- Dataset extract -
◆ ◆ ◆ ◆ ◆ ◆ ◆

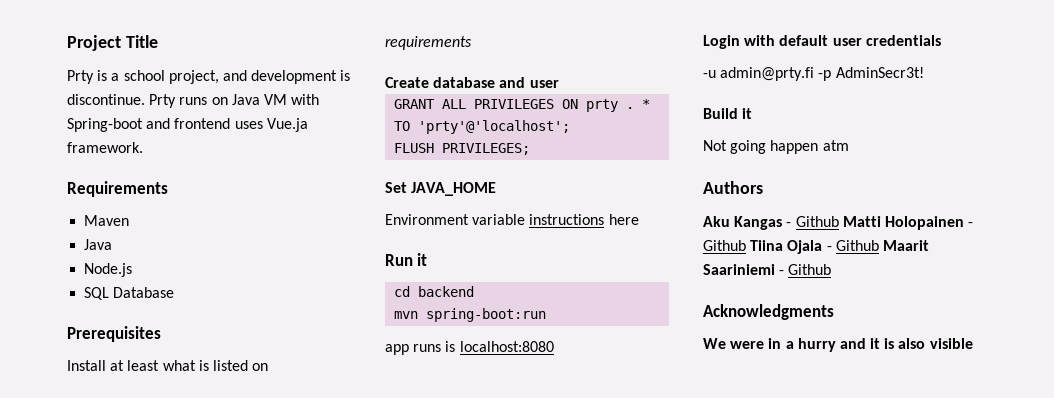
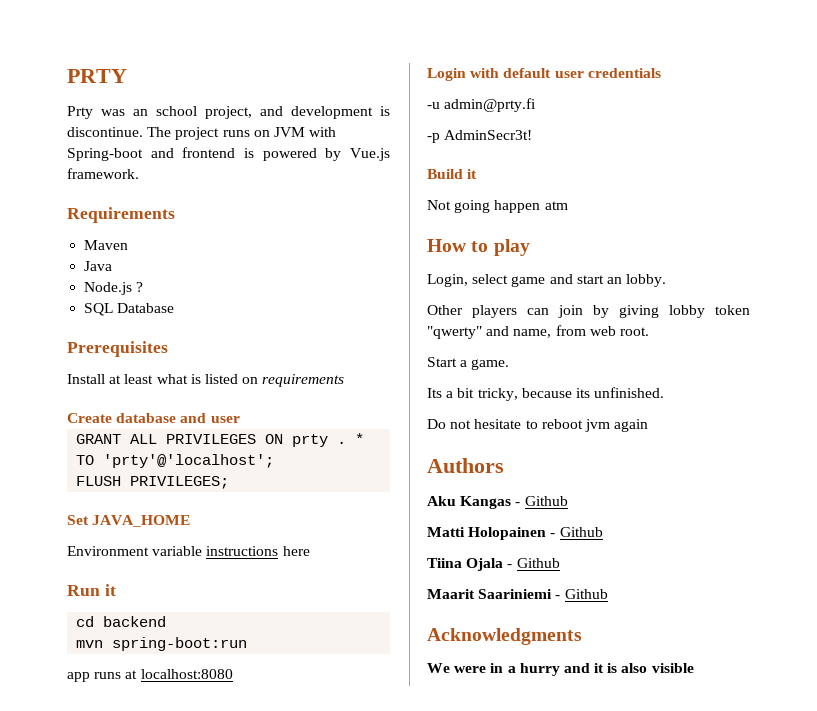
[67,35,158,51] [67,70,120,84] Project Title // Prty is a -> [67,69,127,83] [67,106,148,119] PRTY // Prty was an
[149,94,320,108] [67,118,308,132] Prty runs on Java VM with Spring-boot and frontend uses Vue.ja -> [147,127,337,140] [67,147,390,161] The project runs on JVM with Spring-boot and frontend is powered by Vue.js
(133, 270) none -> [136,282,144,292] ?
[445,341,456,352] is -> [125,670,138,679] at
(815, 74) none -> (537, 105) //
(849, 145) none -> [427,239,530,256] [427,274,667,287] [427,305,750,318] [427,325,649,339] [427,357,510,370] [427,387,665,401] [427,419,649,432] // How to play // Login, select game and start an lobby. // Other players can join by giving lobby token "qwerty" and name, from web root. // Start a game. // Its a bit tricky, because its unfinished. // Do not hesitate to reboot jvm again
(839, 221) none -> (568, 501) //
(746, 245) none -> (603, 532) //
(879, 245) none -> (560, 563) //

◆ ◆ ◆ ◆ ◆ ◆ ◆

Each line from the one that contains "(815, 74) none -> (537, 105) //" through the end of the material above should be returned exactly, and nothing else.

- Exercise result -
(815, 74) none -> (537, 105) //
(849, 145) none -> [427,239,530,256] [427,274,667,287] [427,305,750,318] [427,325,649,339] [427,357,510,370] [427,387,665,401] [427,419,649,432] // How to play // Login, select game and start an lobby. // Other players can join by giving lobby token "qwerty" and name, from web root. // Start a game. // Its a bit tricky, because its unfinished. // Do not hesitate to reboot jvm again
(839, 221) none -> (568, 501) //
(746, 245) none -> (603, 532) //
(879, 245) none -> (560, 563) //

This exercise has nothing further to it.